### TASK ITEM
Revise the listing below by replacing "greater than" with "larger than" wherever it occurs, leaving everything else unchanged. Omit the pictures from your output.

----- MATERIAL FOR THIS EXERCISE -----

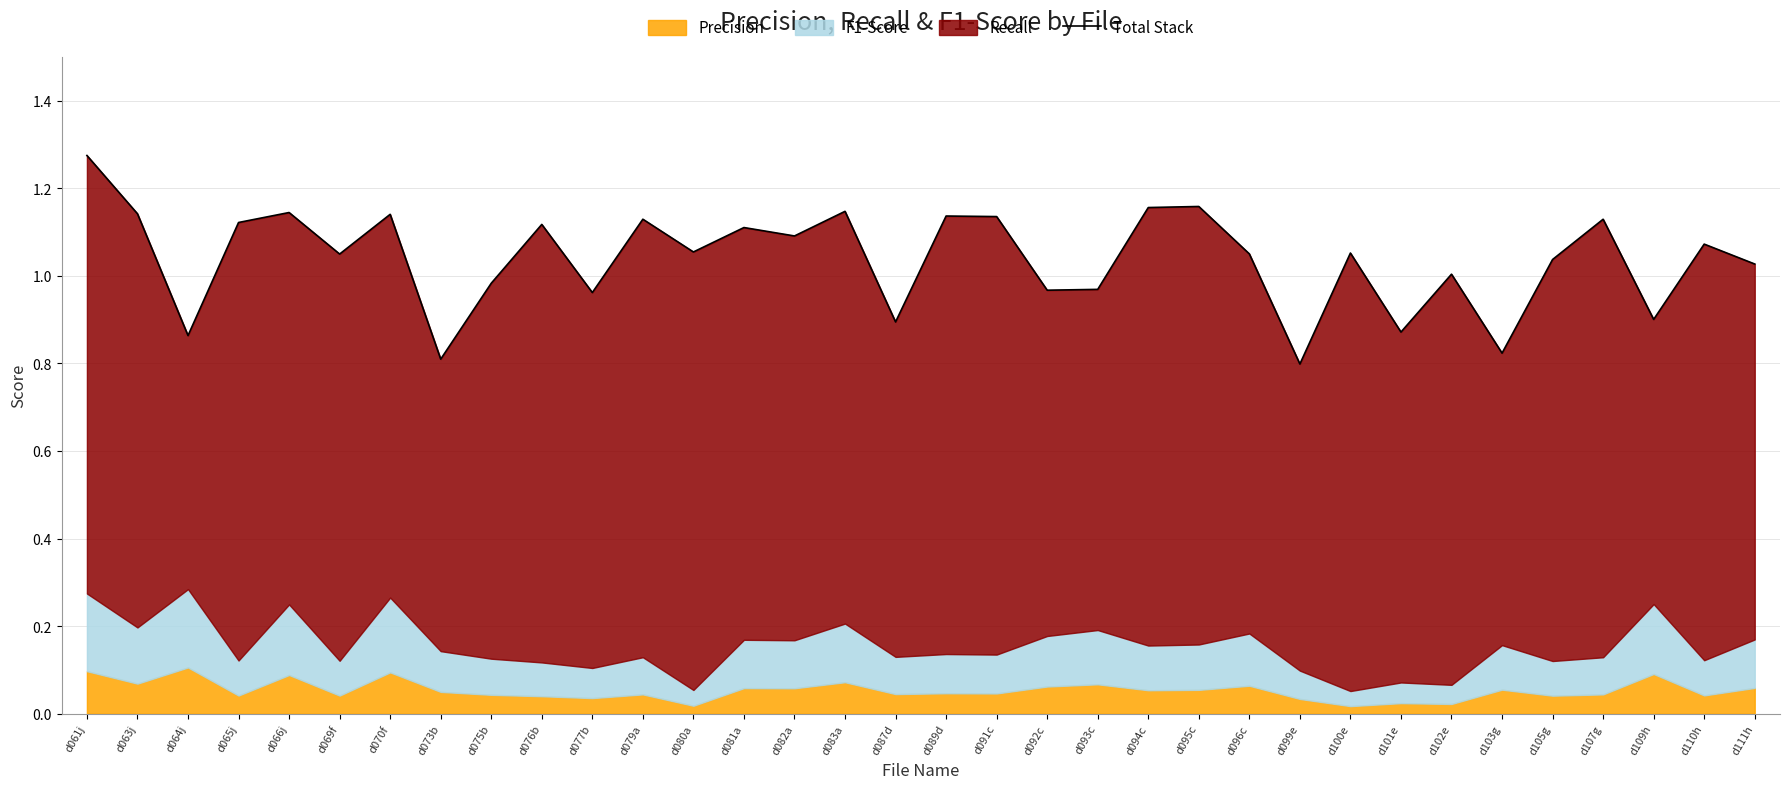

True or false: there are more than 1 points higher than both neighbors.

True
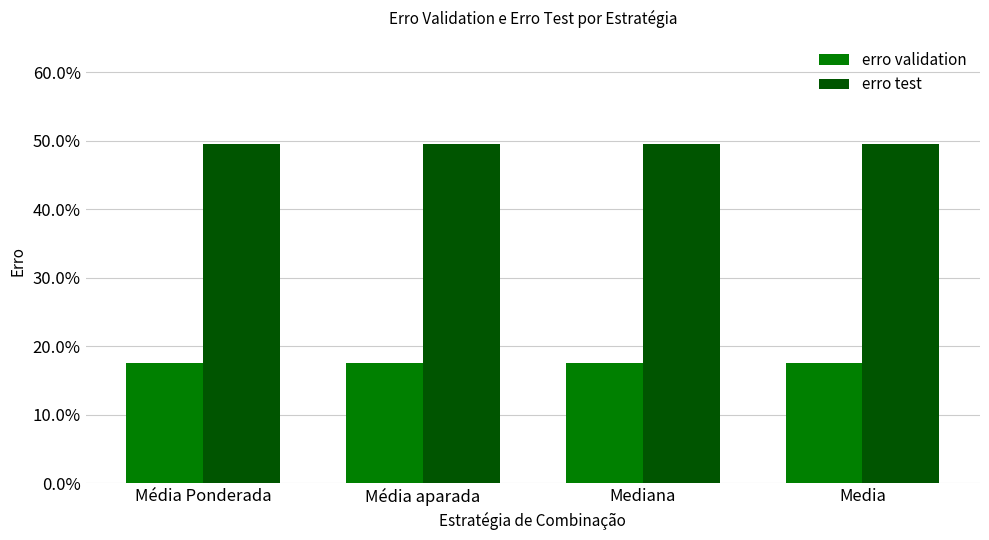

Is the value of erro test at Média aparada greater than the value of erro validation at Mediana?

Yes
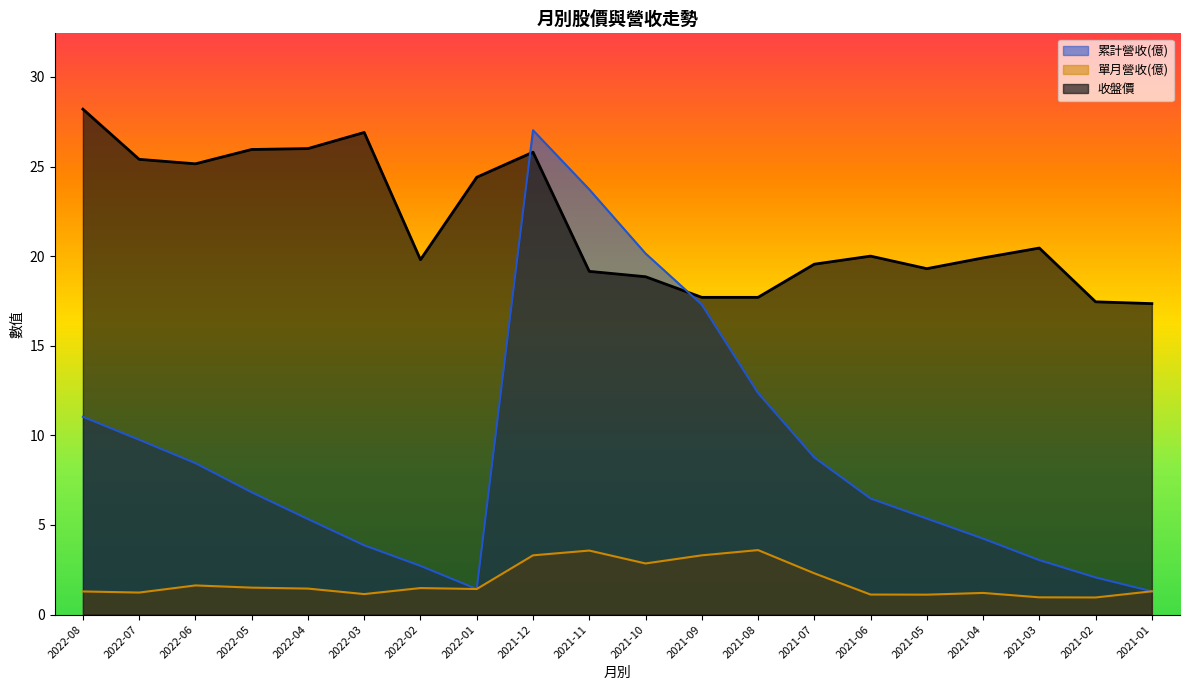

How many interior local peaks does the 單月營收(億) series have?

5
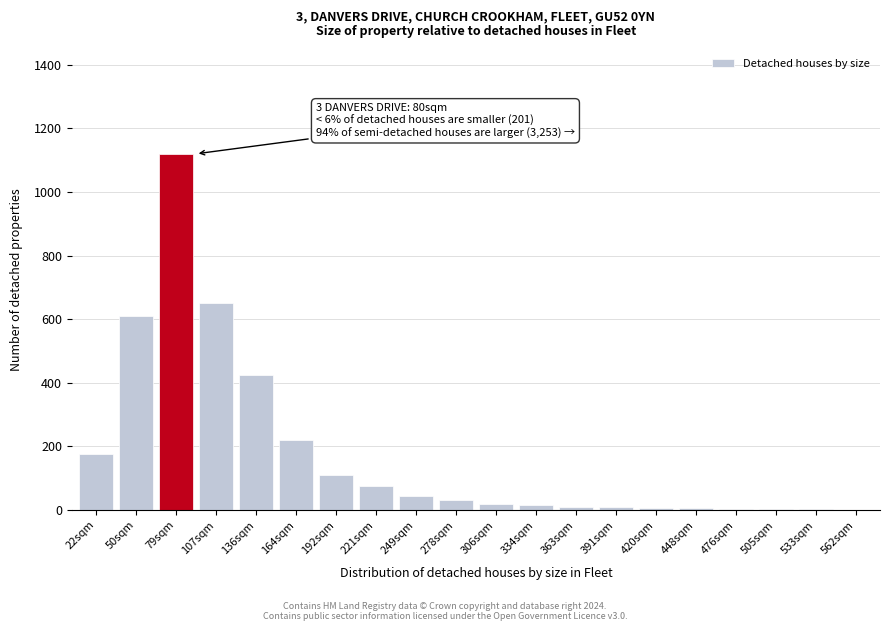

At which category does the chart reach its peak across all series?

79sqm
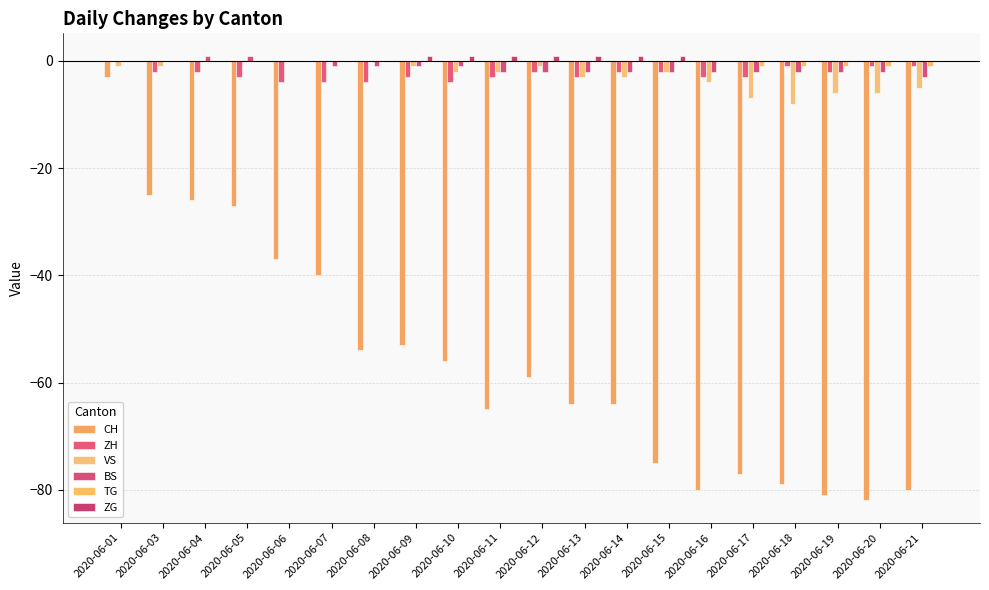

How many groups of bars are there?

20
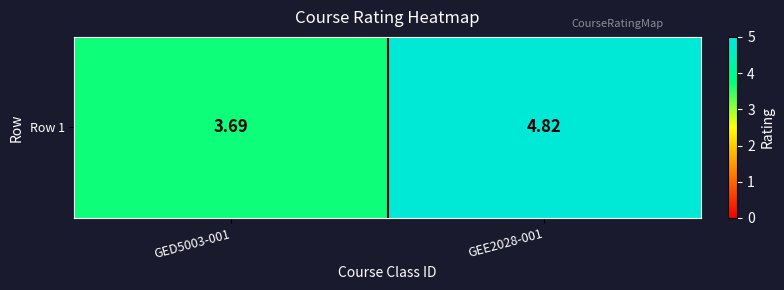

What is the greatest value displayed?

4.8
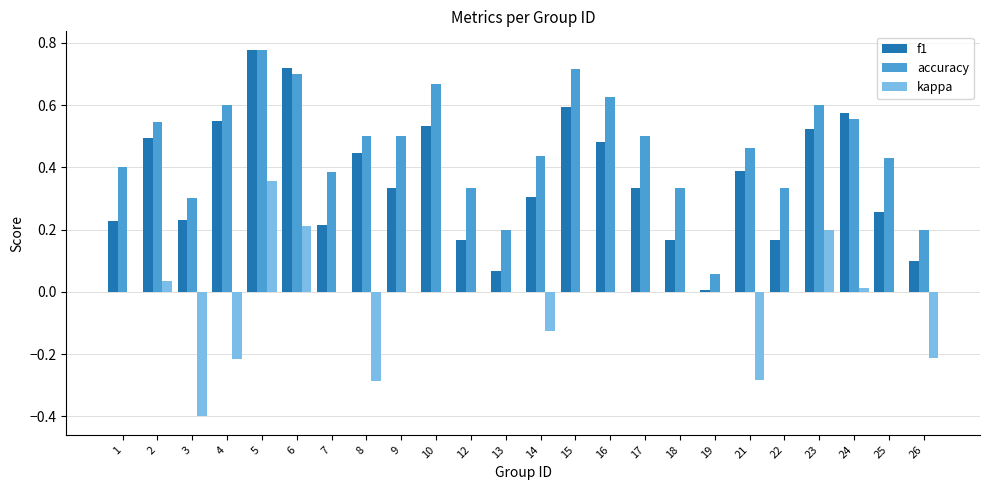

Is the value of f1 at 19 greater than the value of kappa at 5?

No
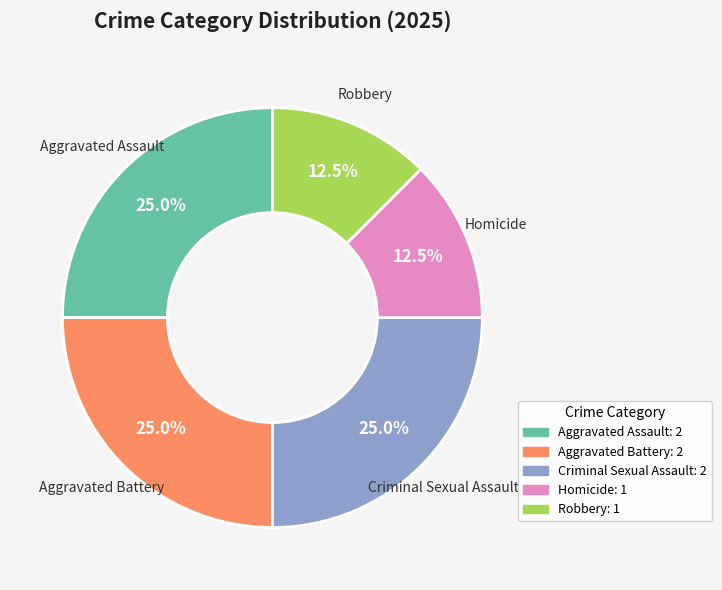

What is the ratio of the value at Aggravated Battery to the value at Homicide?

2.0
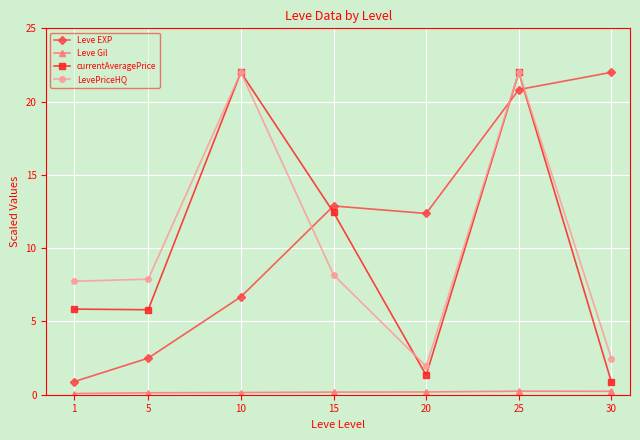

Which series changed the most between 5 and 10?

currentAveragePrice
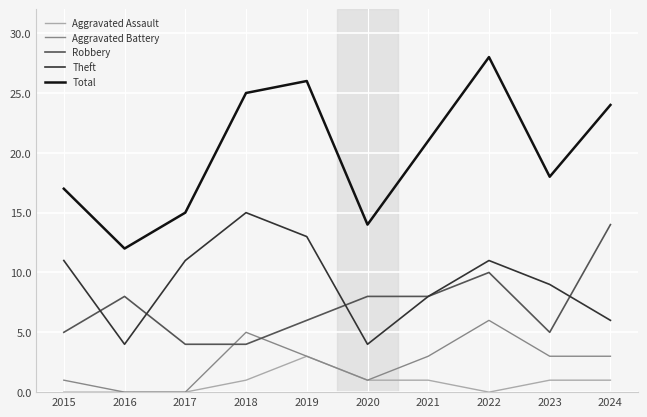

What is the total value across all series at 2023?

36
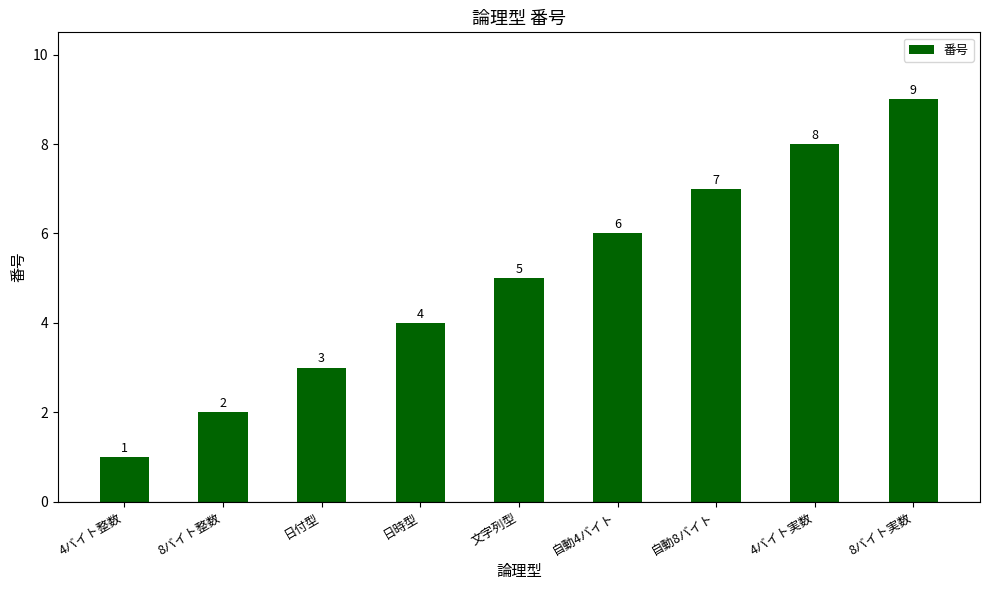

What is the label of the 3rd bar from the right?

自動8バイト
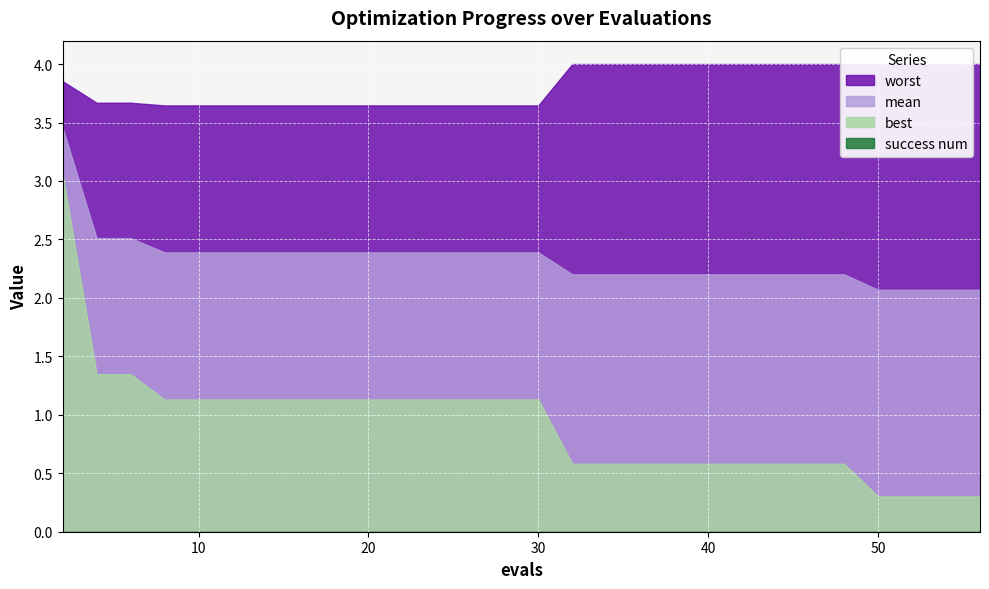

Reading left to right, list all the values displayed in this chart.

mean: 3.5	2.5	2.5	2.4	2.4	2.4	2.4	2.4	2.4	2.4	2.4	2.4	2.4	2.4	2.4	2.4	2.2	2.2	2.2	2.2	2.2	2.2	2.2	2.2	2.2	2.2	2.1	2.1	2.1	2.1
best: 3.1	1.3	1.3	1.1	1.1	1.1	1.1	1.1	1.1	1.1	1.1	1.1	1.1	1.1	1.1	1.1	0.6	0.6	0.6	0.6	0.6	0.6	0.6	0.6	0.6	0.6	0.3	0.3	0.3	0.3
worst: 3.9	3.7	3.7	3.6	3.6	3.6	3.6	3.6	3.6	3.6	3.6	3.6	3.6	3.6	3.6	3.6	4.0	4.0	4.0	4.0	4.0	4.0	4.0	4.0	4.0	4.0	4.0	4.0	4.0	4.0
success num: 0.0	0.0	0.0	0.0	0.0	0.0	0.0	0.0	0.0	0.0	0.0	0.0	0.0	0.0	0.0	0.0	0.0	0.0	0.0	0.0	0.0	0.0	0.0	0.0	0.0	0.0	0.0	0.0	0.0	0.0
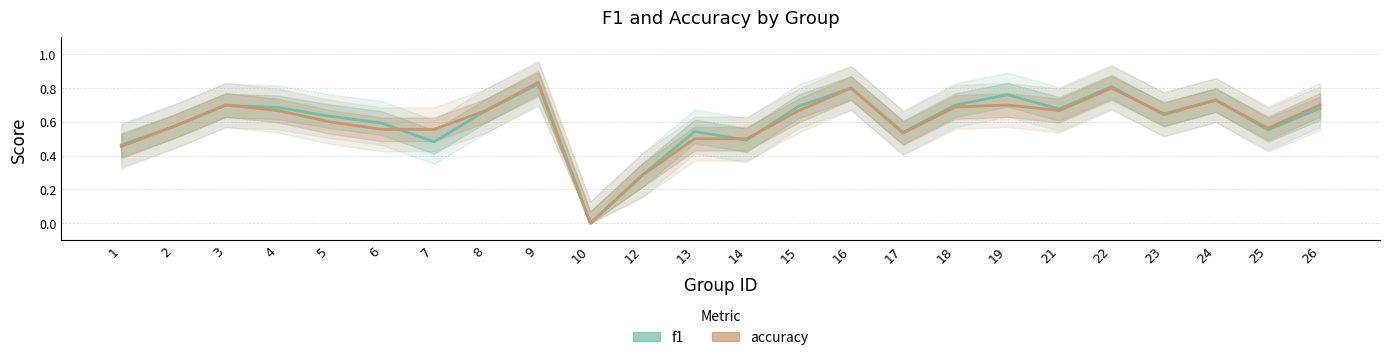

At which label does accuracy reach its minimum?

10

-----

### OUTPUT FOR THIS TASK
True or false: there are more than 1 points higher than both neighbors.

True

Is the value of erro test at Média aparada larger than the value of erro validation at Mediana?

Yes

How many interior local peaks does the 單月營收(億) series have?

5

At which category does the chart reach its peak across all series?

79sqm

How many groups of bars are there?

20

What is the greatest value displayed?

4.8

Is the value of f1 at 19 larger than the value of kappa at 5?

No

What is the ratio of the value at Aggravated Battery to the value at Homicide?

2.0

Which series changed the most between 5 and 10?

currentAveragePrice

What is the total value across all series at 2023?

36

What is the label of the 3rd bar from the right?

自動8バイト

Reading left to right, list all the values displayed in this chart.

mean: 3.5	2.5	2.5	2.4	2.4	2.4	2.4	2.4	2.4	2.4	2.4	2.4	2.4	2.4	2.4	2.4	2.2	2.2	2.2	2.2	2.2	2.2	2.2	2.2	2.2	2.2	2.1	2.1	2.1	2.1
best: 3.1	1.3	1.3	1.1	1.1	1.1	1.1	1.1	1.1	1.1	1.1	1.1	1.1	1.1	1.1	1.1	0.6	0.6	0.6	0.6	0.6	0.6	0.6	0.6	0.6	0.6	0.3	0.3	0.3	0.3
worst: 3.9	3.7	3.7	3.6	3.6	3.6	3.6	3.6	3.6	3.6	3.6	3.6	3.6	3.6	3.6	3.6	4.0	4.0	4.0	4.0	4.0	4.0	4.0	4.0	4.0	4.0	4.0	4.0	4.0	4.0
success num: 0.0	0.0	0.0	0.0	0.0	0.0	0.0	0.0	0.0	0.0	0.0	0.0	0.0	0.0	0.0	0.0	0.0	0.0	0.0	0.0	0.0	0.0	0.0	0.0	0.0	0.0	0.0	0.0	0.0	0.0

At which label does accuracy reach its minimum?

10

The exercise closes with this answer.